Attività da svolgere:
#1 Riscrivi la parte del brano fornito che va da "Il Comune avverso" a "proponeva appello incidentale.", mettendo "lavoratore" al posto di "dipendente".
#2 Nel brano fornito, su quanti motivi di censura si basava il ricorso del Comune alla Corte Suprema?
:: Brano fornito
Il Comune avverso la decisione del giudice di prime cure proponeva ricorso dinanzi alla Corte di Appello che in parziale riforma della sentenza impugnata dichiarava il difetto di giurisdizione del giudice ordinano in ordine alla domanda di reintegrazione nell’incarico e nelle mansioni di responsabile del settore tributi in ordine alla richiesta di danni per mobbing confermava quanto stabilito dalla sentenza di primo grado.
Per la cassazione della sentenza del giudice di seconde cure il Comune proponeva ricorso, basato su otto motivi di censura, alla Corte Suprema. Il dipendente proponeva appello incidentale.
Gli Ermellini accolgono il settimo motivo di doglianza del Comune e cassano la sentenza impugnata con rinvio alla Corte di Appello.
I giudici di legittimità hanno ribadito che il pregiudizio non patrimoniale costituisca una categoria generale di danno, non suscettibile di suddivisione in sottocategorie variamente denominate, la cui risarcibilità è ammessa nei soli casi previsti dalla legge ovvero, in adesione al principio della tutela minima risarcitoria, in quelli in cui il fatto illecito abbia leso interessi di rilievo costituzionale, riferibili alla persona umana e non valutabili economicamente. Il tutto a condizione, però, che siano state adeguatamente allegate e provate la gravità della lesione e la serietà del danno, che deve avere superato il normale livello di tollerabilità, e che non siano risarcite «due volte le medesime conseguenze pregiudizievoli».
::::
:: Estratto dei dati
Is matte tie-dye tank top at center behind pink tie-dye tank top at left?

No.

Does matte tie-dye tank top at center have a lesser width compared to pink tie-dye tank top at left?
::::
Risposte attese:
#1
Il Comune avverso la decisione del giudice di prime cure proponeva ricorso dinanzi alla Corte di Appello che in parziale riforma della sentenza impugnata dichiarava il difetto di giurisdizione del giudice ordinano in ordine alla domanda di reintegrazione nell’incarico e nelle mansioni di responsabile del settore tributi in ordine alla richiesta di danni per mobbing confermava quanto stabilito dalla sentenza di primo grado.
Per la cassazione della sentenza del giudice di seconde cure il Comune proponeva ricorso, basato su otto motivi di censura, alla Corte Suprema. Il lavoratore proponeva appello incidentale.

#2 Su otto motivi di censura.